# Swarm Traps



## Tejones121 (Apr 28, 2015)

Now.


----------



## SHAWHANBEEK (Feb 7, 2016)

You can check the post your swarm dates on this site to get a feeling when swarms are happening in your area. It has historic data also from years past.

We started catching swarms here in SW Ohio in mid April last year.2 weeks earlier than usual. This year I expected it to be even earlier then we had a long cold spell. 

I am currently setting traps.


----------



## capitalcrew (Apr 3, 2017)

I'm new, I've never caught a swarm, I'm starting with my first two hives this year so take everything I say with a grain of salt. 

I don't think you're going to have to worry about any swarms until the beginning of May in Fultonville area. I saw a few people downstate claiming to have caught swarms at the end of April but the weather down there is a lot different than around here.


----------



## rg58612455 (Jun 15, 2015)

capitalcrew said:


> I'm new, I've never caught a swarm, I'm starting with my first two hives this year so take everything I say with a grain of salt.
> 
> I don't think you're going to have to worry about any swarms until the beginning of May in Fultonville area. I saw a few people downstate claiming to have caught swarms at the end of April but the weather down there is a lot different than around here.
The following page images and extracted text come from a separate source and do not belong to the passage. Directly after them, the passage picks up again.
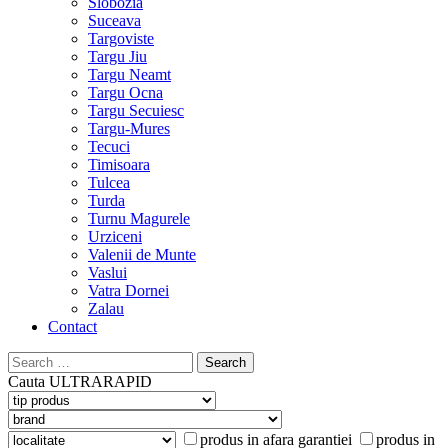
Slobozia
Suceava
Targoviste
Targu Jiu
Targu Neamt
Targu Ocna
Targu Secuiesc
Targu-Mures
Tecuci
Timisoara
Tulcea
Turda
Turnu Magurele
Urziceni
Valenii de Munte
Vaslui
Vatra Dornei
Zalau
Contact
Search
for:
Cauta
ULTRARAPID
produs in afara garantiei
produs in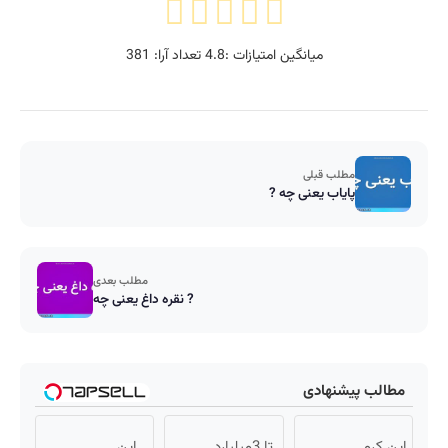
میانگین امتیازات :
4.8
تعداد آرا:
381
مطلب قبلی
پایاب یعنی چه ?
مطلب بعدی
نقره داغ یعنی چه ?
مطالب پیشنهادی
این کرم
تا 3میلیارد
این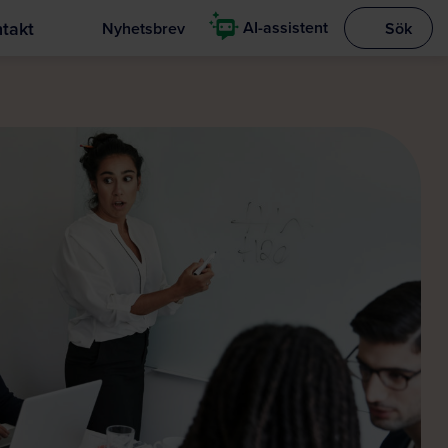
takt
AI-assistent
Nyhetsbrev
Sök
Visa sökrut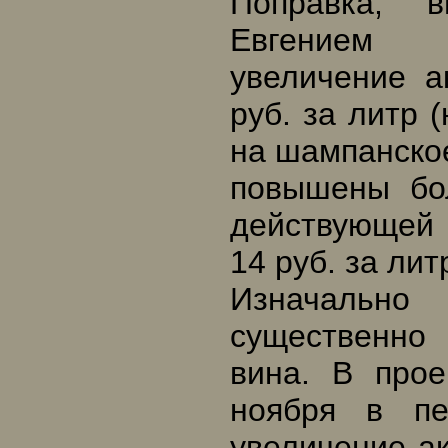
Поправка, в
Евгением 
увеличение а
руб. за литр 
на шампанское
повышены бо
действующей 
14 руб. за литр
Изначально 
существенно
вина. В прое
ноября в пе
увеличение ак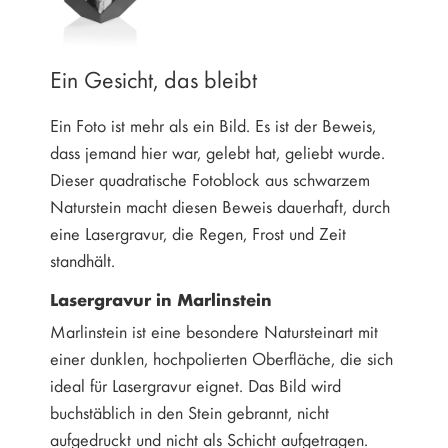
Ein Gesicht, das bleibt
Ein Foto ist mehr als ein Bild. Es ist der Beweis,
dass jemand hier war, gelebt hat, geliebt wurde.
Dieser quadratische Fotoblock aus schwarzem
Naturstein macht diesen Beweis dauerhaft, durch
eine Lasergravur, die Regen, Frost und Zeit
standhält.
Lasergravur in Marlinstein
Marlinstein ist eine besondere Natursteinart mit
einer dunklen, hochpolierten Oberfläche, die sich
ideal für Lasergravur eignet. Das Bild wird
buchstäblich in den Stein gebrannt, nicht
aufgedruckt und nicht als Schicht aufgetragen.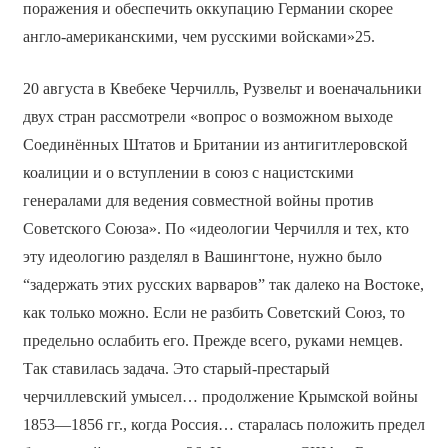
поражения и обеспечить оккупацию Германии скорее
англо-американскими, чем русскими войсками»25.
20 августа в Квебеке Черчилль, Рузвельт и военачальники
двух стран рассмотрели «вопрос о возможном выходе
Соединённых Штатов и Британии из антигитлеровской
коалиции и о вступлении в союз с нацистскими
генералами для ведения совместной войны против
Советского Союза». По «идеологии Черчилля и тех, кто
эту идеологию разделял в Вашингтоне, нужно было
“задержать этих русских варваров” так далеко на Востоке,
как только можно. Если не разбить Советский Союз, то
предельно ослабить его. Прежде всего, руками немцев.
Так ставилась задача. Это старый-престарый
черчиллевский умысел… продолжение Крымской войны
1853—1856 гг., когда Россия… старалась положить предел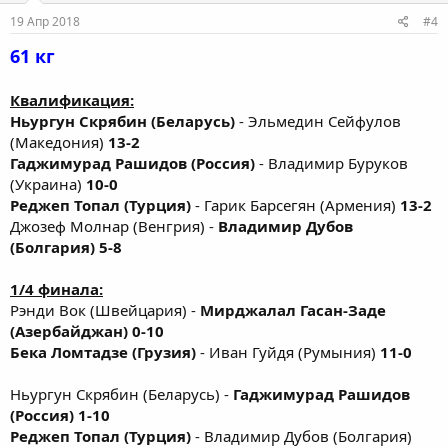
19 Апр 2018
#4
61 кг
Квалификация:
Ньургун Скрябин (Беларусь)
- Эльмедин Сейфулов
(Македония)
13-2
Гаджимурад Рашидов (Россия)
- Владимир Буруков
(Украина)
10-0
Реджеп Топал (Турция)
- Гарик Барсегян (Армения)
13-2
Джозеф Молнар (Венгрия) -
Владимир Дубов
(Болгария) 5-8
1/4 финала:
Рэнди Вок (Швейцария) -
Мирджалал Гасан-Заде
(Азербайджан) 0-10
Бека Ломтадзе (Грузия)
- Иван Гуйдя (Румыния)
11-0
Ньургун Скрябин (Беларусь) -
Гаджимурад Рашидов
(Россия) 1-10
Реджеп Топал (Турция)
- Владимир Дубов (Болгария)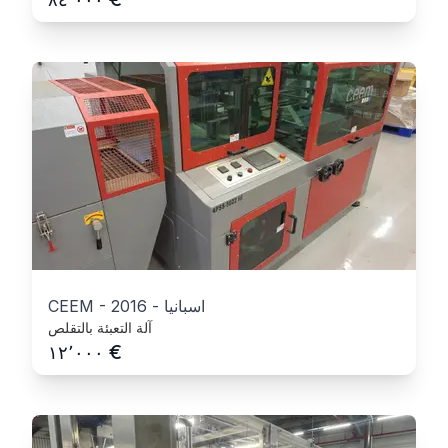
اسبانيا
-
2016
-
CEEM
آلة التعبئة بالتقلص
€
١٢٬٠٠٠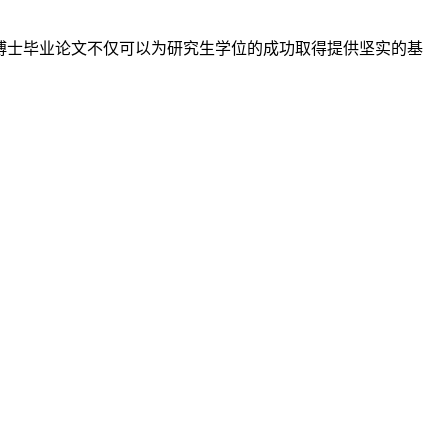
博士毕业论文不仅可以为研究生学位的成功取得提供坚实的基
I agree. If you are shoveling snow to get to the tree, then it's too early. I am a little south west of you and it is snowing now. But, seriously I didn't have mine up last year until the first of May. Caught my first swarm of the year May 12. I use French cleats to hang my traps so I only put them at about 6 feet high. Caught 5 swarms in 7 traps last year. 2 traps caught 2 swarms. I checked the traps daily and emptied the bees out as soon as the swarm was in. I added a frame of brood to them and then hung the trap back out that same night. I didn't have any of the caught swarms leave the hive. I put the traps in trees on the edge of small clearings. I tried to find trap sites that had something that the bees would use to navigate.( a lone pine tree, leaning tree, etc.)The sites also had partial sun but I could see some of the trap from any angle in the clearing. I put the traps on the south to south east side of the tree. Last year was my first year of trapping but, 5 out of 7 I thought was great.


----------



## PhiKapJames (Jan 22, 2015)

SHAWHANBEEK, what are you using for swarm traps? I see your posts and you are literally circling my house in West Chester with your catches and my 3 traps / nucs are getting no love.


----------



## SHAWHANBEEK (Feb 7, 2016)

See if this helps. I did a talk a couple months back at a bee symposium. I passed these out. I'm batting over 500 this year.


----------



## SHAWHANBEEK (Feb 7, 2016)

PhiKapJames said:


> SHAWHANBEEK, what are you using for swarm traps? I see your posts and you are literally circling my house in West Chester with your catches and my 3 traps / nucs are getting no love.


Hey phikap. What are using to bait. I use swarm commander, a frame of old comb, and most have some old melted comb painted on the inside of lid or bottom. Local is important too. Edge of treeline facing south next to large wooded area or where swarms have been caught or trapped


----------



## PhiKapJames (Jan 22, 2015)

SHAWHANBEEK said:


> Hey phikap. What are using to bait. I use swarm commander, a frame of old comb, and most have some old melted comb painted on the inside of lid or bottom. Local is important too. Edge of treeline facing south next to large wooded area or where swarms have been caught or trapped


I have some 5 deep frame nucs that I had with black plastic foundation. I was going to head out sometime when the rains stop and change out two frames of each to foundationless with the top coated with wax.

I was using Lemongrass Oil, putting a couple drops at the entrance and a couple drops inside on the wood of the top of the center frame. I just purchased some swarm commander after reading your post. All the frames are new (no stinky stuff) due to this being my first year. Once the swarm commander comes in, I was going to follow your guide for how to do the drops.

I have the traps in the trees secured well. I have about 5 acres and I have them on different corners, between the woods and fields.


----------



## SHAWHANBEEK (Feb 7, 2016)

Hey phikap. There's a lot of research out there and the 8 frame deep is a typical volume. I have had swarms too big for all to enter and had to add a medium with frames to the top. Most swarm catchers will say foundationless frames but some do use foundation. I have over 20 traps set and once I pull a capture down I put another trap right up. Let me know if you don't have any 8 frame boxes I may have an old trap I can give you.


----------